A window of dry across the east, then more damp

A cold front and trough has been steadily marching across the east over the last 24 hours, bringing over 100mm of rain to northern Tasmania, northeast Victoria and southeast NSW as well as 50mm to parts of southwest Queensland.
Tumbarumba, Cabramurra, Thredbo, Mt Hotham and Geehi were some of the locations to gain over 100mm, with greater than 50mm over an extensive area, including Wagga Wagga, Cooma, West Wyalong, Temora (NSW), Wangaratta (VIC), Wynyard, Devonport (TAS) and remote areas near Longreach (QLD).
This was the heaviest rain in over 3 to 4 years for most of southern NSW, northeast VIC and northern Tasmania, and the highest for the month of February in nearly 10 years. Wagga Wagga and West Wyalong were singled out, having their heaviest February rain in 40 years and 20 years, respectively.
The rain is now moving over central parts of NSW, affecting a swathe of the state from the North West Plains to the Sydney area. Parts of the Central Tablelands have already picked up 30 mm since 9 am and rain will continue through the rest of Sunday. In Queensland, storms have started to fire up again in the Longreach and Charleville area and will start to extend into NSW this afternoon, enhancing rainfall in some areas, particularly about elevated areas of the Central Tablelands and Hunter.

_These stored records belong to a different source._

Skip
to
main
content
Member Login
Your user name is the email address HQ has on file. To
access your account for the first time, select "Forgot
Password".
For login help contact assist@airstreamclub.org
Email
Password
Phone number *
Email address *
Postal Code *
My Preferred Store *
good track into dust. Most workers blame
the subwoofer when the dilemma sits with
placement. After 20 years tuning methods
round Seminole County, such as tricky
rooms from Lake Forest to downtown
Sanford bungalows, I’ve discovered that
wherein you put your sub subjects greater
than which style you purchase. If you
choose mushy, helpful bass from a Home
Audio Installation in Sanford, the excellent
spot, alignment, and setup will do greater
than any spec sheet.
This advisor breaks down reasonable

Cloud and the heaviest rain is clearing over southern NSW, eastern Victoria and Tasmania in the wake of the trough.
Image: Satellite and radar imagery showing extensive cloud and rain, as well as storms over eastern Australia on Saturday, 6th Feb, 2021.

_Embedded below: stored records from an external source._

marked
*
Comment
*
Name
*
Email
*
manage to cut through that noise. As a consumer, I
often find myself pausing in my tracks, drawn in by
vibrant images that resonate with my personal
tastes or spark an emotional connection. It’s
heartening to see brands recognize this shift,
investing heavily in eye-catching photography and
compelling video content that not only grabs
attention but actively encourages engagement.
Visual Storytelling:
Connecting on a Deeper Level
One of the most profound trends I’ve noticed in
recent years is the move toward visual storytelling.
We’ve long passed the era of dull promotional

The system is gradually weakening as it moves northeast and rainfall totals over the next 24 hours will be less than the previous 24 hours, though widespread totals over 30 mm are expected.
On Sunday, a dry westerly wind behind the trough will bring a mostly clear, sunny day to southern NSW. This will be a brief reprieve in the recent sog, with southeasterly winds to surge over the coast Sunday night and into the new week, bringing more cloudy, intermittently showery conditions like we've had a lot of recently.
The trough will weaken over Queensland on Sunday and Monday before gaining strength again mid-week as it takes on tropical moisture. Central east Queensland (Mackay to Townsville) should see some heavy rain and storms from Tuesday as the trough stalls over the region.